Il y a huit ans, Maria a quitté Caracas, au Venezuela, poussée par le manque d’opportunités et l’espoir de terminer ses études vétérinaires. À seulement 21 ans, elle a accepté l’offre d’une connaissance qui lui promettait un emploi à Trinité-et-Tobago, pour faire le ménage dans des maisons et être serveuse. Cela lui semblait être une planche de salut, un moyen de subvenir à ses besoins et à ceux de sa famille restée au pays.

Elle ne savait pas qu’elle tombait dans un piège bien ficelé.

« Je croyais en la promesse d’un avenir meilleur », se souvient Maria, « mais je me suis retrouvée piégée dans un cauchemar dont je ne pouvais m’échapper ».

Forcée au travail et à l’exploitation sexuelle, privée de sa liberté, elle vivait dans la peur, voyait rarement la lumière du jour.

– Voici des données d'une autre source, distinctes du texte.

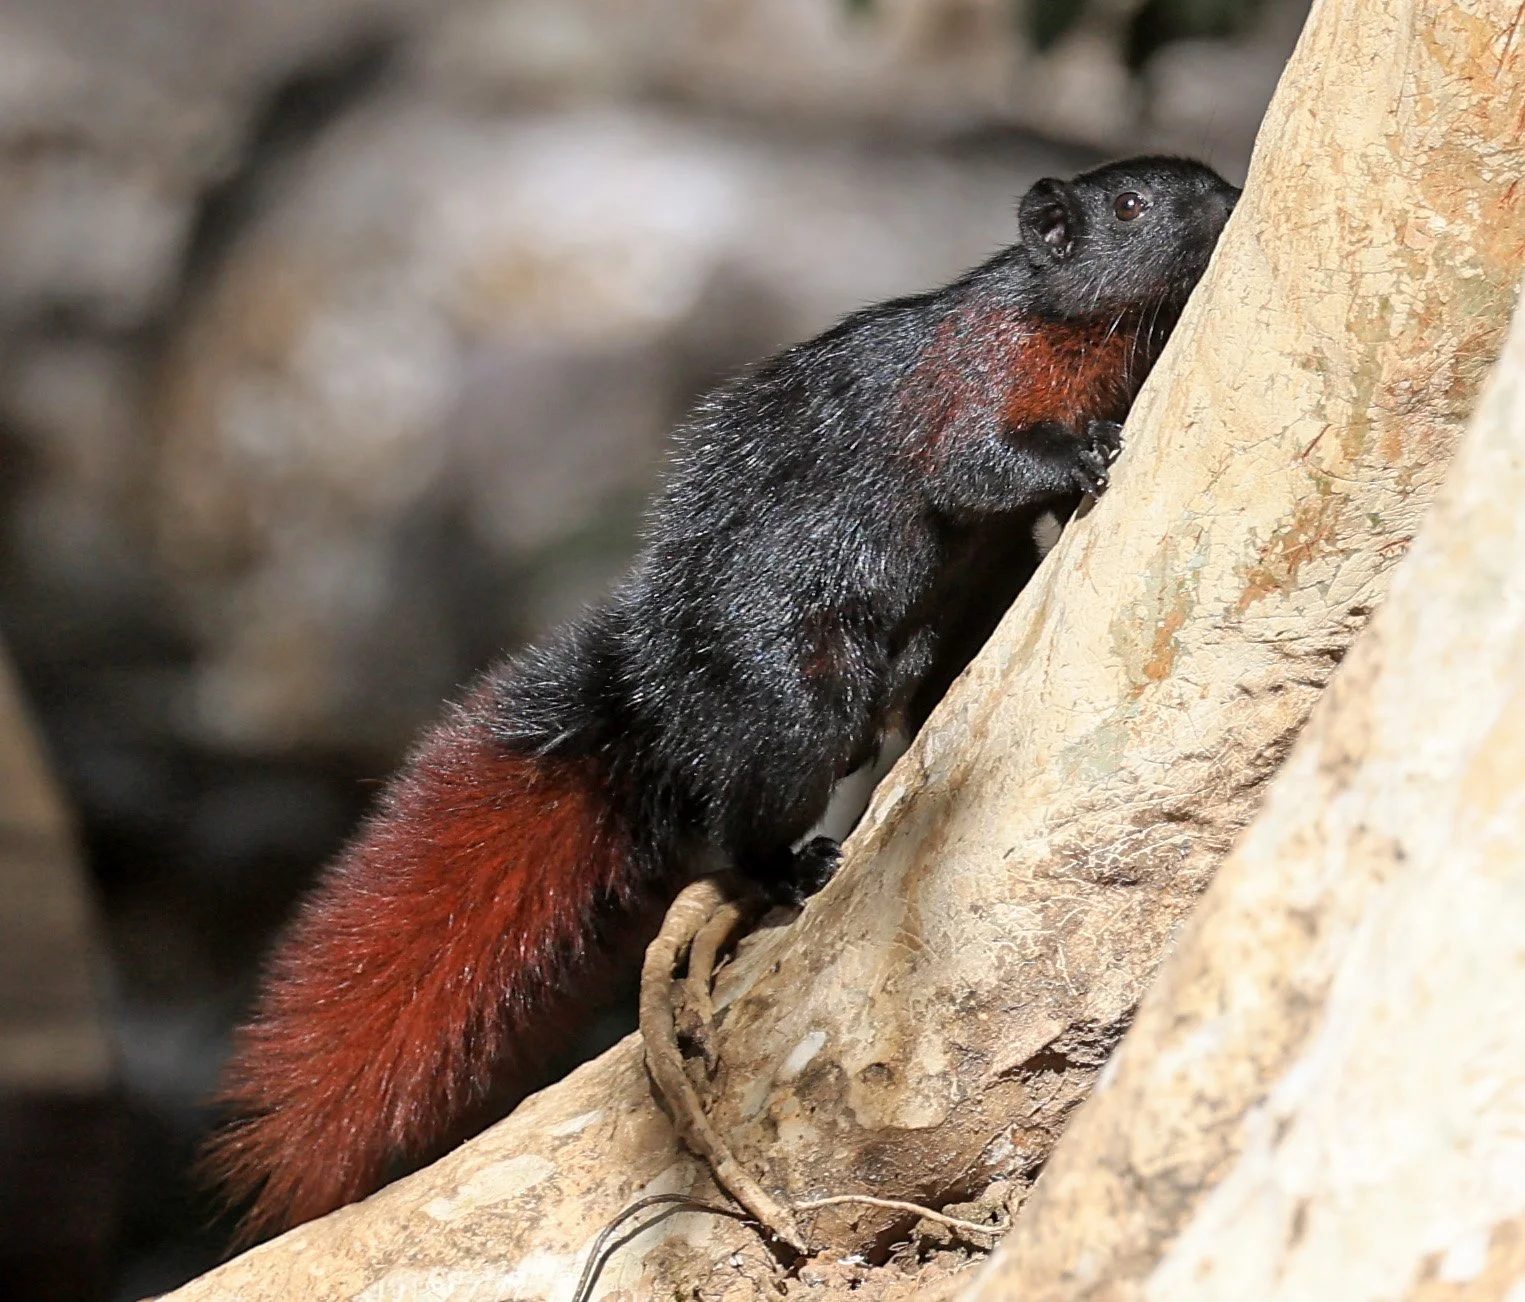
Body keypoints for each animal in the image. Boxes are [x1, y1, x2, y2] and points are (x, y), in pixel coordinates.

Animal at [201, 156, 1238, 1242]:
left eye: (1202, 177)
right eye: (1128, 205)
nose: (1222, 199)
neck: (1063, 324)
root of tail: (654, 700)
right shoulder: (971, 387)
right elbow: (979, 468)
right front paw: (1085, 456)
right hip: (798, 703)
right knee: (736, 828)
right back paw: (795, 865)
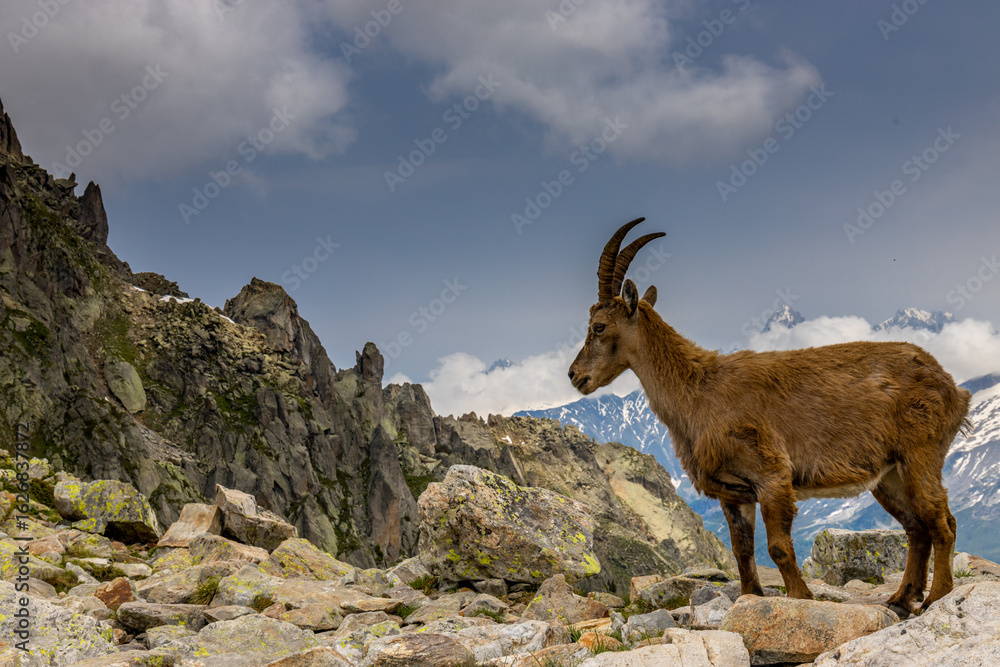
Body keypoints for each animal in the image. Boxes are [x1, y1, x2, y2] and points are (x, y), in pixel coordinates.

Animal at [568, 218, 971, 614]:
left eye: (598, 326)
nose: (574, 375)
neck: (697, 392)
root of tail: (951, 385)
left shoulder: (772, 477)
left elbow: (777, 547)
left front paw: (801, 599)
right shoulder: (734, 492)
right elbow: (741, 550)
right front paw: (751, 597)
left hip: (920, 454)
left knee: (942, 522)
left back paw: (936, 596)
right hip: (889, 475)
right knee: (916, 527)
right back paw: (902, 598)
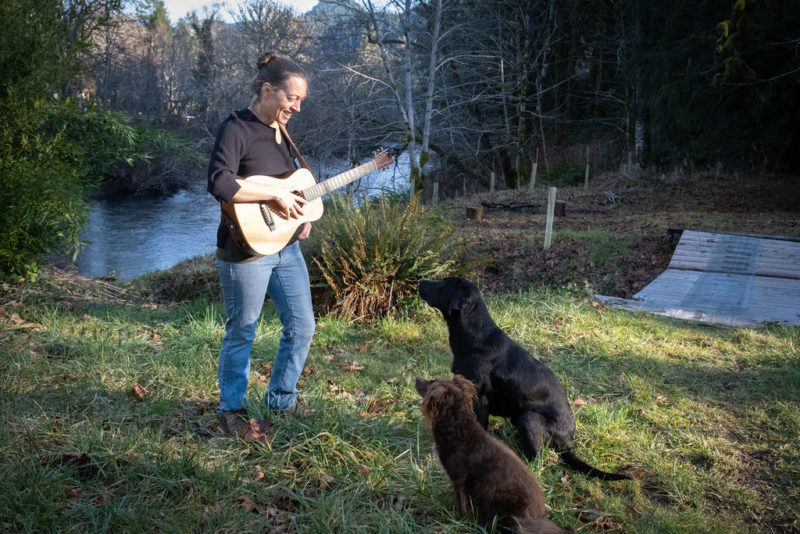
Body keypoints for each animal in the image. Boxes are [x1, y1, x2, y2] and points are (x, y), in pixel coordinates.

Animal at [416, 376, 572, 534]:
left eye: (430, 383)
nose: (417, 378)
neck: (459, 430)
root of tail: (539, 515)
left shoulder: (459, 479)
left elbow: (461, 505)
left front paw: (455, 521)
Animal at [418, 278, 632, 484]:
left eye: (443, 283)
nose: (420, 281)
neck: (475, 336)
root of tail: (567, 444)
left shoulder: (481, 397)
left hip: (528, 417)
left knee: (535, 457)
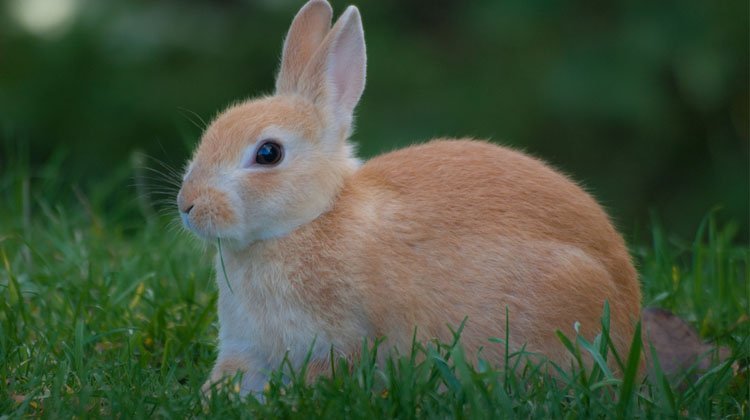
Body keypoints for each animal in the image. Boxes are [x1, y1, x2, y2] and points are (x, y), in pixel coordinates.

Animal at [175, 0, 640, 396]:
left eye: (268, 153)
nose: (188, 205)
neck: (310, 219)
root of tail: (630, 313)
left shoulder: (338, 341)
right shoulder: (247, 348)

Maria a retrouvé la stabilité et la force, déterminée à transformer son histoire en une histoire de résilience et de guérison.

Retenue captive pendant des mois

Après huit mois de captivité, Maria a réussi à s’échapper. Ce n’était pas la fin de ses difficultés, mais le début d’un lent chemin vers la guérison.

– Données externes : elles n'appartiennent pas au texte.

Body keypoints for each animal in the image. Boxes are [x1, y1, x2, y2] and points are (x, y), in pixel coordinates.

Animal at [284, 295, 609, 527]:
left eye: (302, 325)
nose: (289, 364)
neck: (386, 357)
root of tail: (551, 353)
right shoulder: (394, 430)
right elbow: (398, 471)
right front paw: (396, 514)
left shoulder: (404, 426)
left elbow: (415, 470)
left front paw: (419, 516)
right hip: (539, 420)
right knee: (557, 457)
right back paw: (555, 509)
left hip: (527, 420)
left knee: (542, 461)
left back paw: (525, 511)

Aujourd’hui âgée de 29 ans, elle vit à Trinité-et-Tobago avec son compagnon et leurs deux jeunes enfants, âgés d’un et cinq ans. Même si ses journées sont désormais remplies par les trajets à l’école et les repas en famille, le traumatisme persiste. Elle sourit lorsqu’elle en parle, mais sa voix trahit le poids de tout ce qu’elle a survécu.

« Cela n’a pas été facile », dit-elle d’une voix tremblante. « Mais je construis une nouvelle vie, petit à petit ».

Au Venezuela, sa famille ne sait rien de ce qu’elle a enduré. La honte et la peur l’ont poussée au silence. Cela fait sept ans qu’elle n’a pas vu ses parents et ses frères et sœurs. Même s’ils lui manquent profondément, le poids de ce qui s’est passé est encore trop lourd pour être exprimé avec des mots.